■ **REQUEST**
Copy the text from all of the items below line for line, without changing anything. Leave the pictures out of your copy.

■ **RECORDS SHOWN**
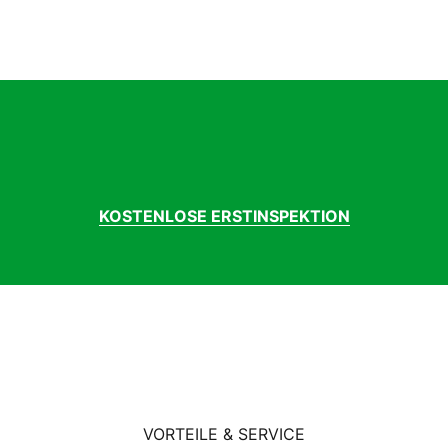
B Lenker
022
nststoff, rutschsicher
uminium 6061
iamant
uminium
T C-1437, 53-559,
T C-1437, 53-559,
nora ATB
KOSTENLOSE ERSTINSPEKTION
tent, 27.2mm
imano Tourney EF41, Rapidfire
imano Tourney
ttenschaltung
imano Tourney TY300, 21-Gang
nststoff
chwarz
u, einstellbar
Head 1 1/8"
VORTEILE & SERVICE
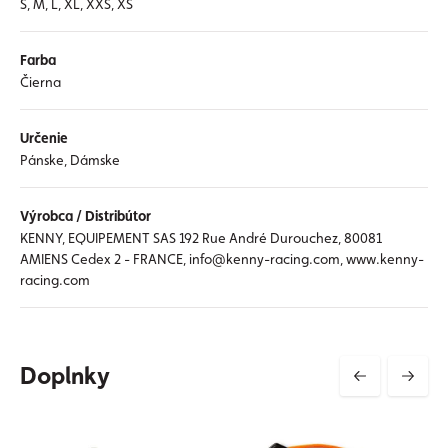
S, M, L, XL, XXS, XS
Farba
Čierna
Určenie
Pánske, Dámske
Výrobca / Distribútor
KENNY, EQUIPEMENT SAS 192 Rue André Durouchez, 80081
AMIENS Cedex 2 - FRANCE, info@kenny-racing.com, www.kenny-
racing.com
Doplnky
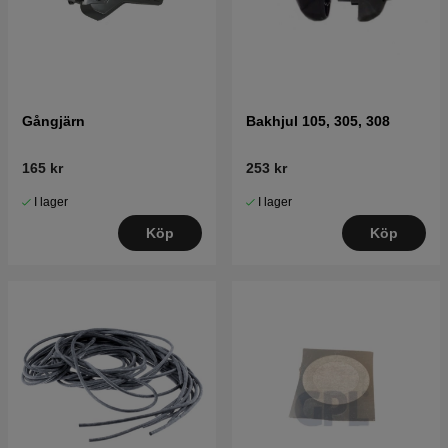
Gångjärn
Bakhjul 105, 305, 308
165 kr
253 kr
I lager
I lager
Köp
Köp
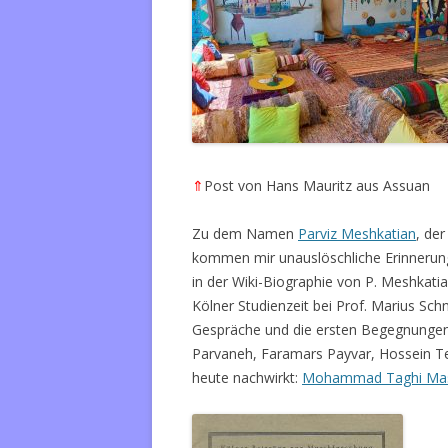
⇑
Post von Hans Mauritz aus Assuan
Zu dem Namen
Parviz Meshkatian
, de
kommen mir unauslöschliche Erinnerung
in der Wiki-Biographie von P. Meshkati
Kölner Studienzeit bei Prof. Marius Sch
Gespräche und die ersten Begegnungen 
Parvaneh, Faramars Payvar, Hossein Te
heute nachwirkt:
Mohammad Taghi Ma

■ **WRITTEN SOLUTION**
B Lenker
022
nststoff, rutschsicher
uminium 6061
iamant
uminium
T C-1437, 53-559,
T C-1437, 53-559,
nora ATB
KOSTENLOSE ERSTINSPEKTION
tent, 27.2mm
imano Tourney EF41, Rapidfire
imano Tourney
ttenschaltung
imano Tourney TY300, 21-Gang
nststoff
chwarz
u, einstellbar
Head 1 1/8"
VORTEILE & SERVICE
S, M, L, XL, XXS, XS
Farba
Čierna
Určenie
Pánske, Dámske
Výrobca / Distribútor
KENNY, EQUIPEMENT SAS 192 Rue André Durouchez, 80081
AMIENS Cedex 2 - FRANCE, info@kenny-racing.com, www.kenny-
racing.com
Doplnky
Gångjärn
Bakhjul 105, 305, 308
165 kr
253 kr
I lager
I lager
Köp
Köp
⇑
Post von Hans Mauritz aus Assuan
Zu dem Namen
Parviz Meshkatian
, de
kommen mir unauslöschliche Erinnerung
in der Wiki-Biographie von P. Meshkati
Kölner Studienzeit bei Prof. Marius Sch
Gespräche und die ersten Begegnungen 
Parvaneh, Faramars Payvar, Hossein Te
heute nachwirkt:
Mohammad Taghi Ma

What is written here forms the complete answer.